Comparison of the Effects of ExMI on Stress Incontinence and Stroke Related Urinary Incontinence.

(link:  https://openurl.ebsco.com/EPDB%3Agcd%3A1%3A10491745/detailv2?sid=ebsco%3Aplink%3Ascholar&id=ebsco%3Agcd%3A154848034&crl=c)

The aim of this study was to compare the effects of extracorporeal magnetic innervation (EXMI) treatment on stress incontinence (SI) and post-stroke urinary incontinence (PSUI).

Conclusion: EXMI is an effective treatment method in PSUI treatment.

Frequency-tuned electromagnetic field therapy improves post-stroke motor function: A pilot randomized controlled trial

(Link:  https://pubmed.ncbi.nlm.nih.gov/36452175/)

Impaired upper extremity (UE) motor function is a common disability after ischemic stroke.
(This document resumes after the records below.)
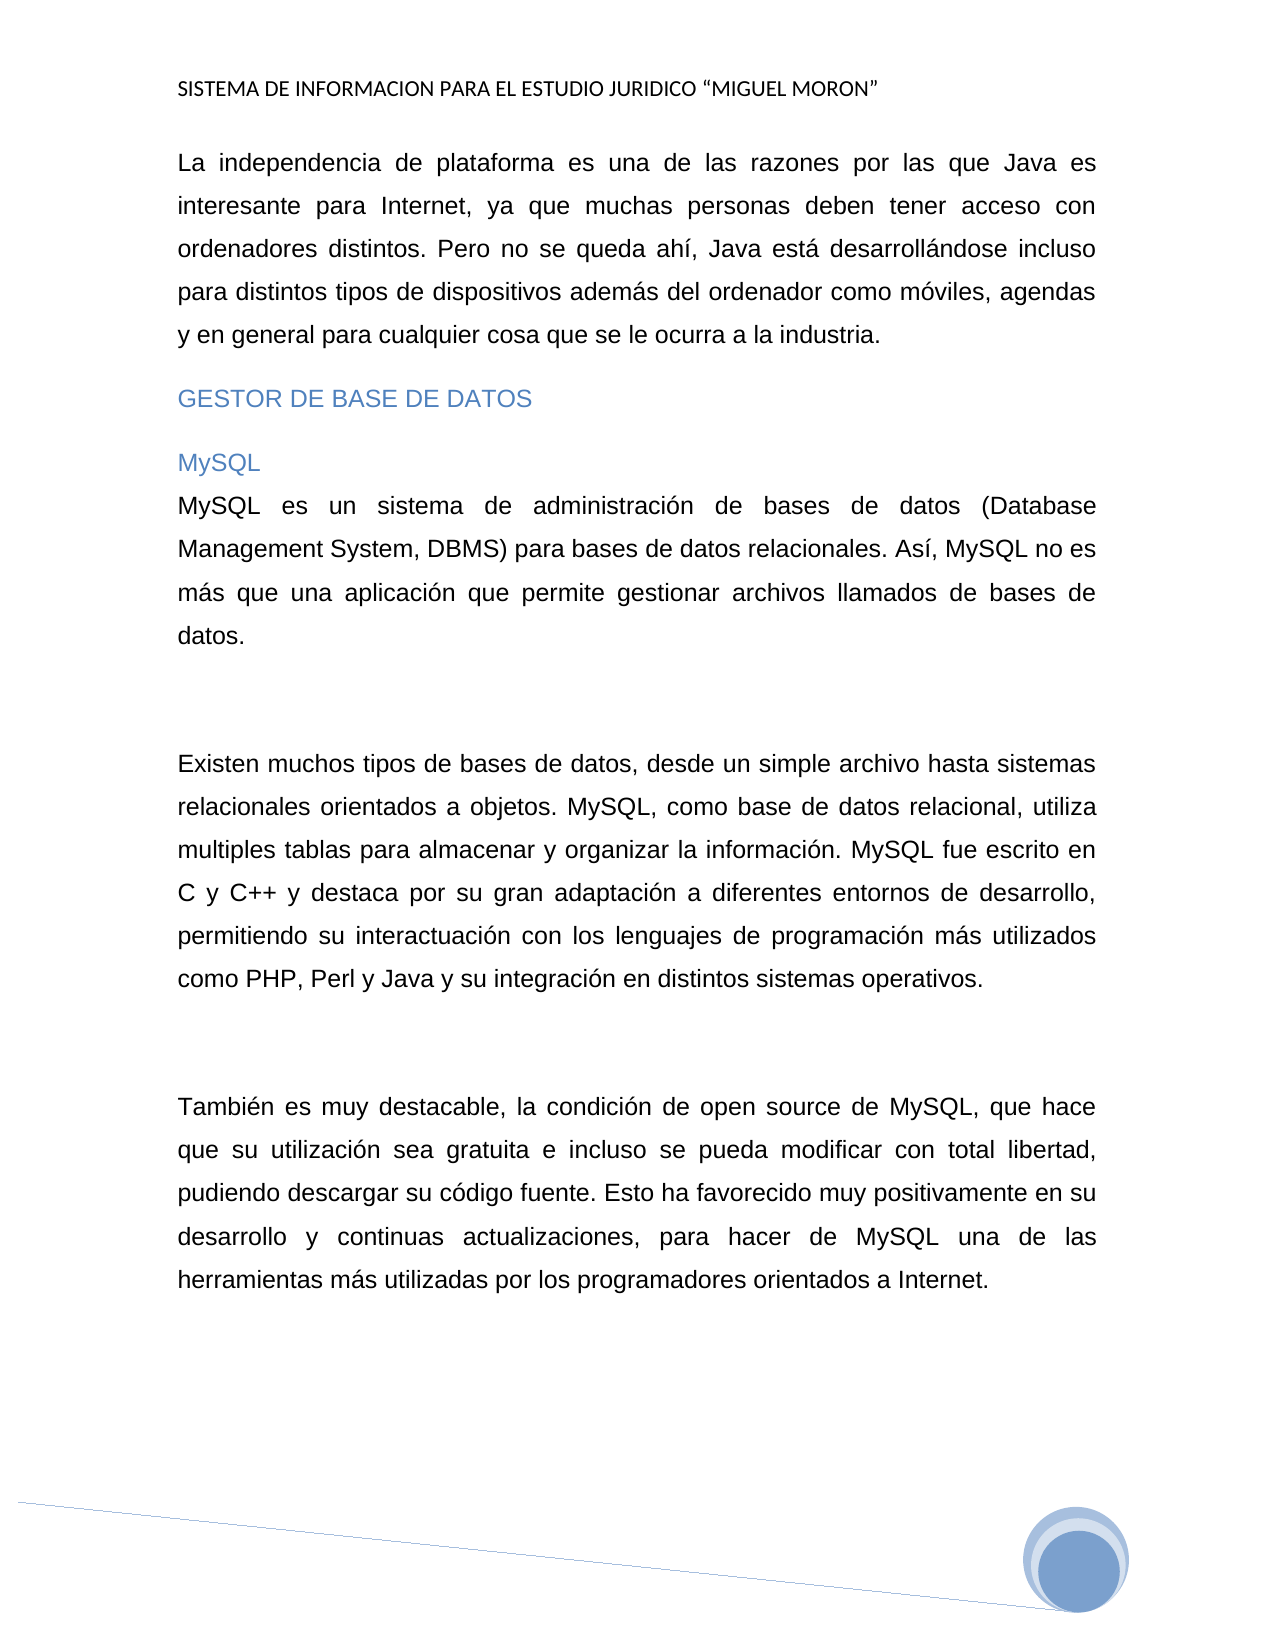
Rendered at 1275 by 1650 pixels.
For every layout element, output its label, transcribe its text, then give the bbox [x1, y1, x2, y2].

text Existen muchos tipos de bases de datos, desde un simple archivo hasta sistemas relacionales orientados a objetos. MySQL, como base de datos relacional, utiliza multiples tablas para almacenar y organizar la información. MySQL fue escrito en C y C++ y destaca por su gran adaptación a diferentes entornos de desarrollo, permitiendo su interactuación con los lenguajes de programación más utilizados como PHP, Perl y Java y su integración en distintos sistemas operativos. [177, 748, 1098, 993]
text MySQL es un sistema de administración de bases de datos (Database Management System, DBMS) para bases de datos relacionales. Así, MySQL no es más que una aplicación que permite gestionar archivos llamados de bases de datos. [177, 491, 1098, 649]
text La independencia de plataforma es una de las razones por las que Java es interesante para Internet, ya que muchas personas deben tener acceso con ordenadores distintos. Pero no se queda ahí, Java está desarrollándose incluso para distintos tipos de dispositivos además del ordenador como móviles, agendas y en general para cualquier cosa que se le ocurra a la industria. [177, 148, 1098, 349]
subtitle GESTOR DE BASE DE DATOS [177, 384, 1098, 413]
text También es muy destacable, la condición de open source de MySQL, que hace que su utilización sea gratuita e incluso se pueda modificar con total libertad, pudiendo descargar su código fuente. Esto ha favorecido muy positivamente en su desarrollo y continuas actualizaciones, para hacer de MySQL una de las herramientas más utilizadas por los programadores orientados a Internet. [177, 1092, 1098, 1293]
subtitle MySQL [177, 448, 1098, 477]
Exposure to extremely low frequency and low intensity electromagnetic fields (ELF-EMF) in a frequency-specific manner (Electromagnetic Network Targeting Field therapy; ENTF therapy) is a non-invasive method available to a wide range of patients that may enhance neuroplasticity, potentially facilitating motor recovery.

ENTF stimulation in subacute ischemic stroke patients was associated with improved UE motor function and reduced overall disability, and results support its safe use in the indicated population. These results should be confirmed in larger multicenter studies.
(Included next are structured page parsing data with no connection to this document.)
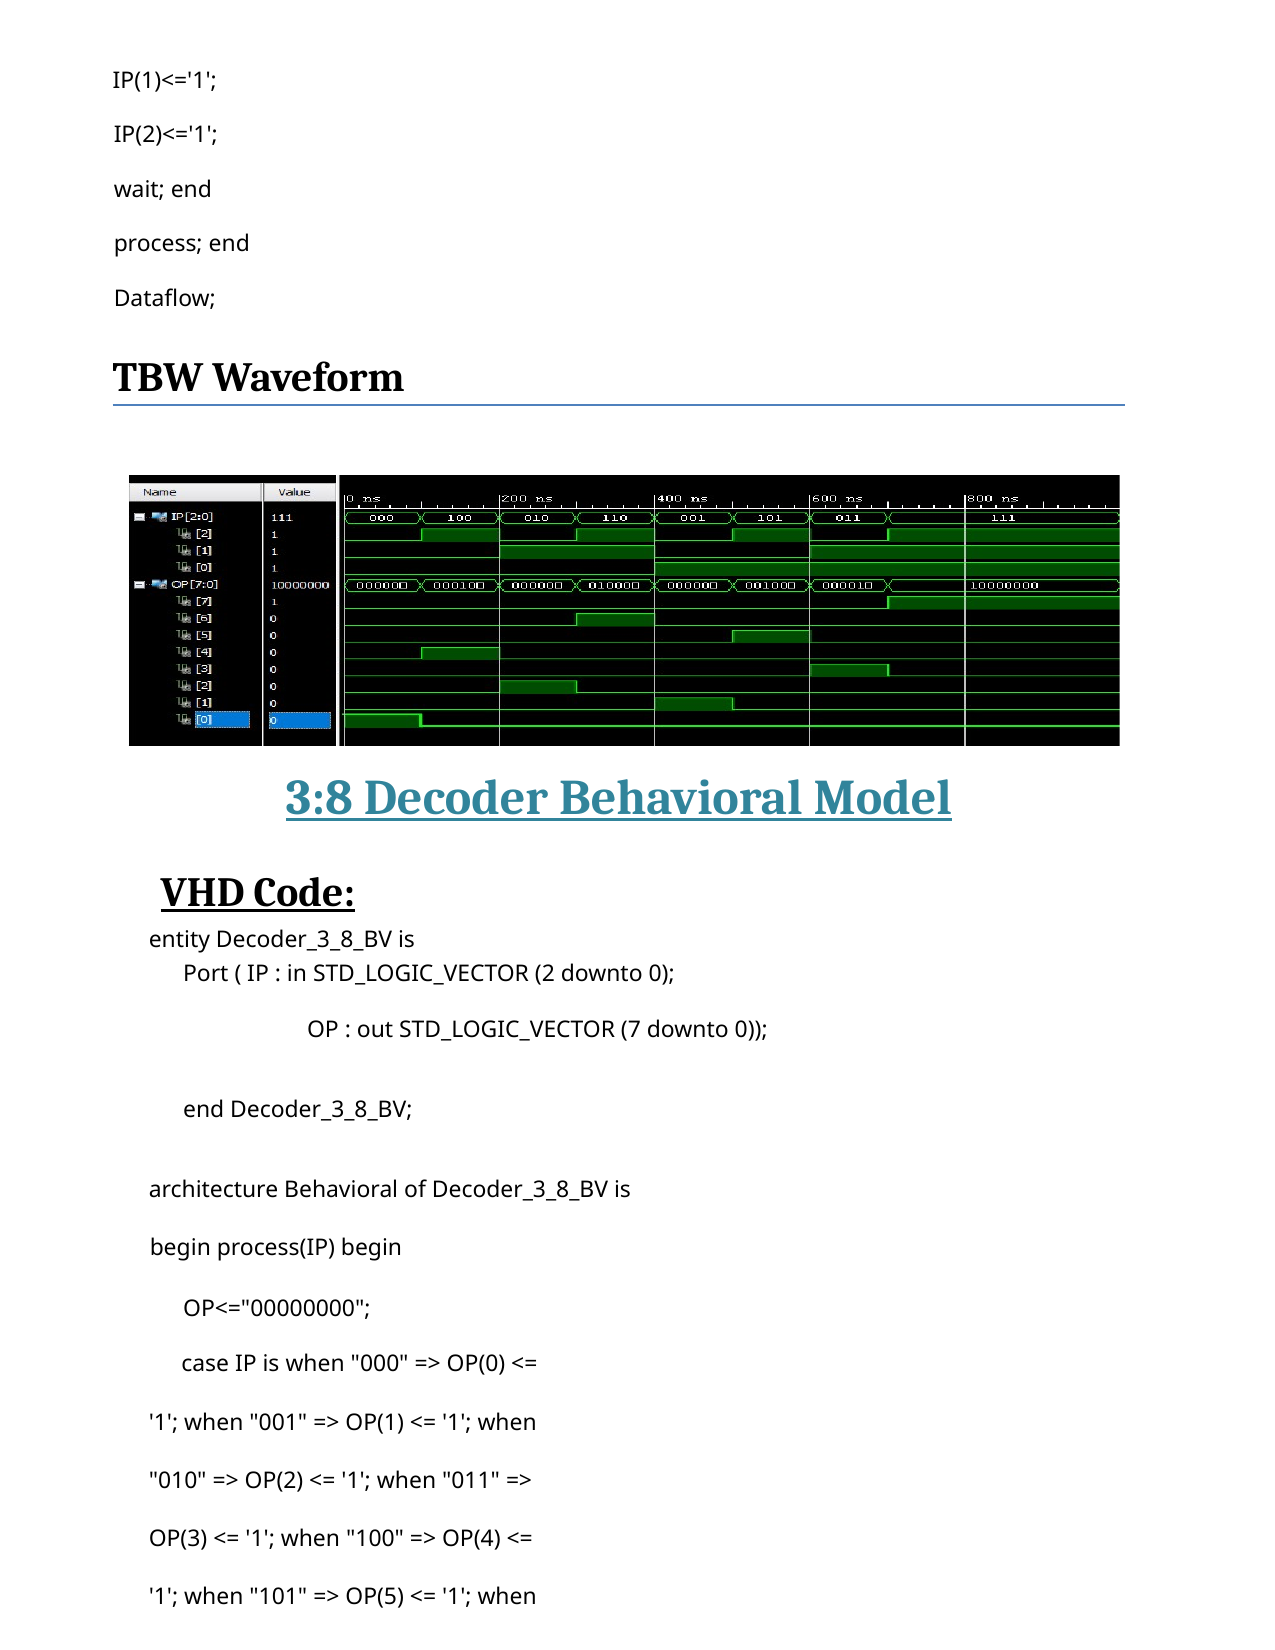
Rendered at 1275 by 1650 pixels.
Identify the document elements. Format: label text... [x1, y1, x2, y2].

subtitle 3:8 Decoder Behavioral Model [130, 769, 1108, 827]
text Port ( IP : in STD_LOGIC_VECTOR (2 downto 0); [183, 957, 1133, 988]
text IP(1)<='1'; IP(2)<='1'; wait; end process; end Dataflow; [112, 64, 274, 313]
picture [128, 475, 1120, 746]
text VHD Code: [148, 869, 1133, 917]
text OP : out STD_LOGIC_VECTOR (7 downto 0)); [112, 1013, 768, 1044]
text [148, 1347, 560, 1611]
text end Decoder_3_8_BV; [183, 1093, 738, 1124]
text TBW Waveform [112, 354, 1133, 402]
text entity Decoder_3_8_BV is [148, 922, 738, 954]
text OP<="00000000"; [183, 1292, 738, 1323]
text architecture Behavioral of Decoder_3_8_BV is begin process(IP) begin [148, 1172, 679, 1262]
Pulsed Electromagnetic Fields: A Novel Attractive Therapeutic Opportunity for Neuroprotection After Acute Cerebral Ischemia

(Link:  https://pubmed.ncbi.nlm.nih.gov/34480781/)

Acute cerebral ischemia is characterized by several pathological processes evolving during time, which contribute to the final tissue damage. Secondary processes, such as prolonged inflammatory response, impaired mitochondrial function, and oxidative stress, are responsible for the progression of brain injury to the peri-infarct area, called “penumbra.” Adenosine has been shown to play a crucial role in regulating the inflammatory cascade following brain ischemia. Pulsed electromagnetic fields (PEMFs) act as modulators of adenosine receptors, increasing the functionality of the endogenous adenosine. In particular, PEMF exposure induces a significant upregulation of A2Aand A3adenosine receptors in different neuronal cell types. Several lines of evidence suggest that PEMF exposure might play a neuroprotective role after ischemic damage.
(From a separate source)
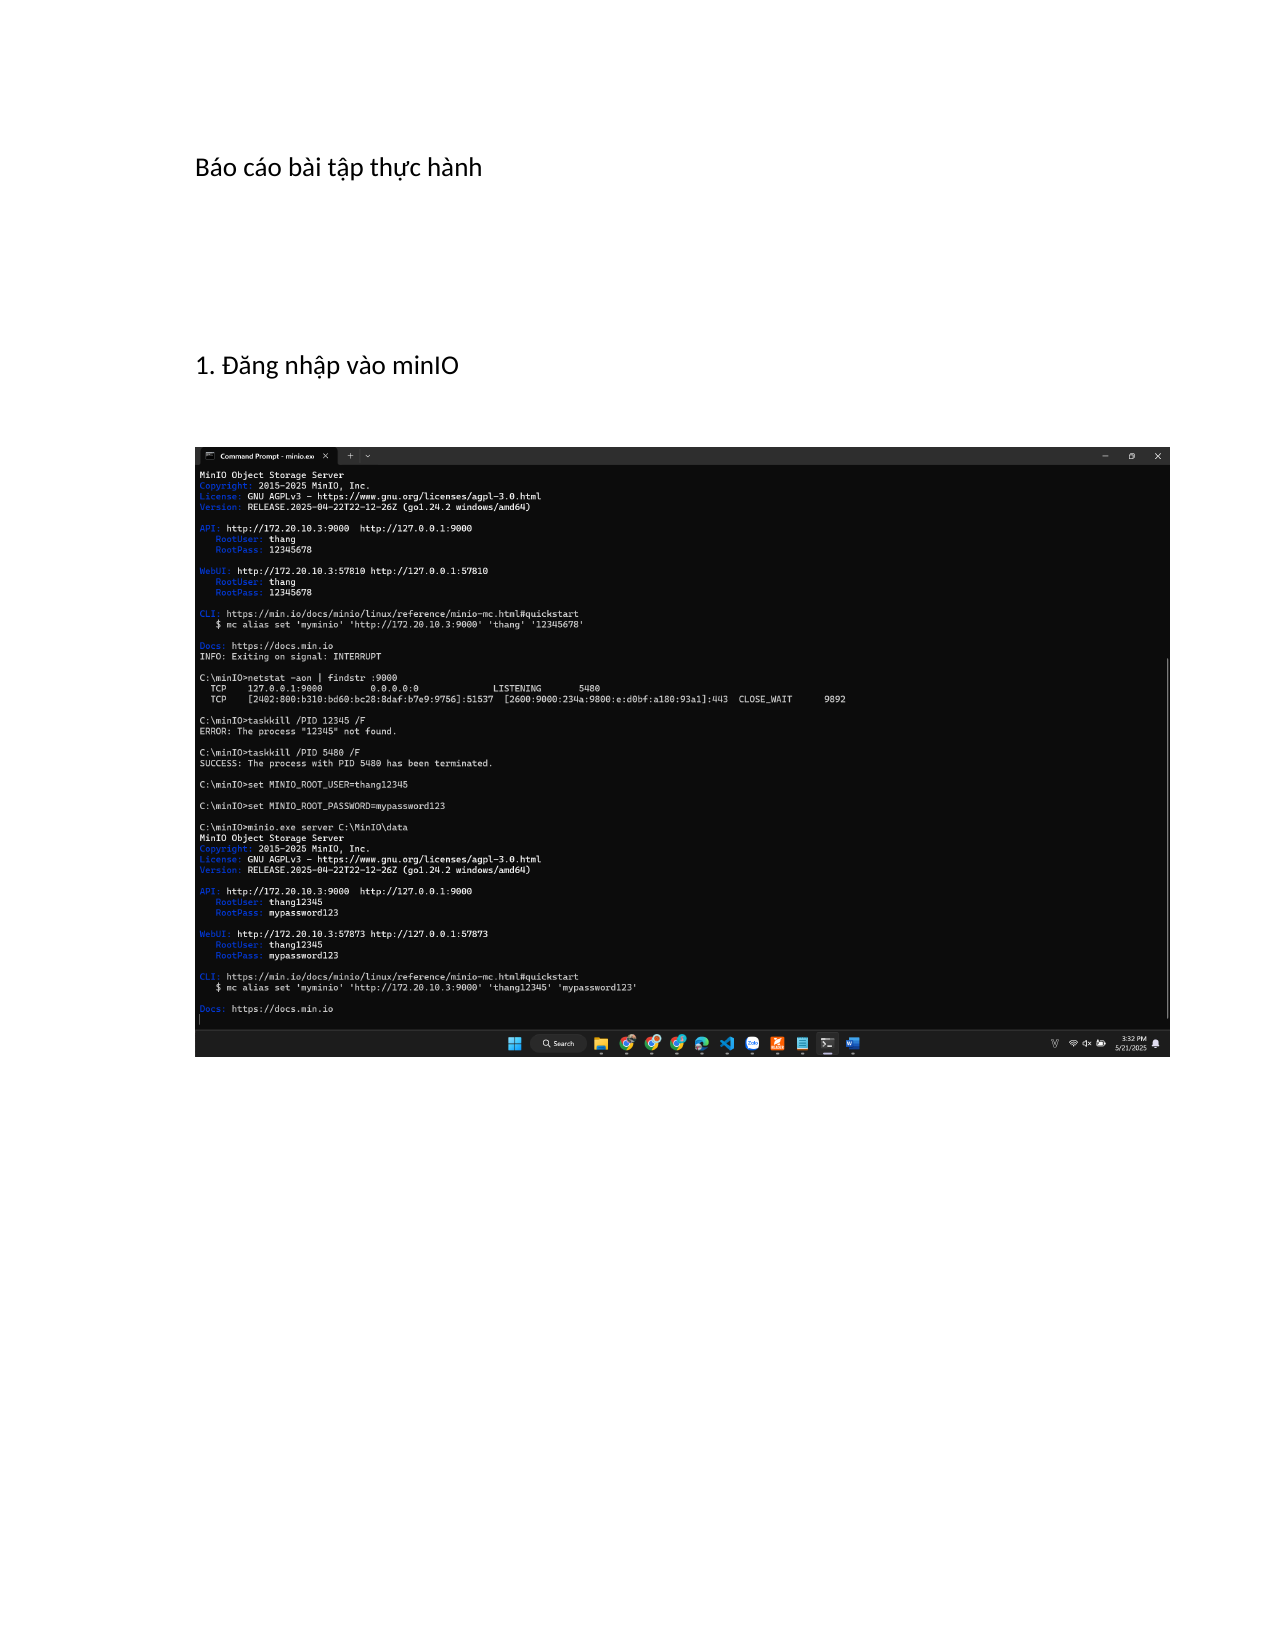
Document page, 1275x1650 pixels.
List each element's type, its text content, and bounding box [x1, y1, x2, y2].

text Báo cáo bài tập thực hành [150, 150, 1125, 183]
picture [195, 447, 1170, 1057]
text 1. Đăng nhập vào minIO [150, 348, 1125, 381]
PEMFs counteract hypoxia-induced apoptosis and ROS production in neuronal-like cells and exert a strong anti-inflammatory effect on microglial cells. Data from stroke animal models showed that PEMFs exposure is able to reduce the size of the infarct area and decrease the levels of pro-inflammatory mediators. In clinical studies, PEMFs stimulation proved to be safe and well tolerated. Preliminary results on acute ischemic stroke patients showed a dose-dependent reduction in the lesion size.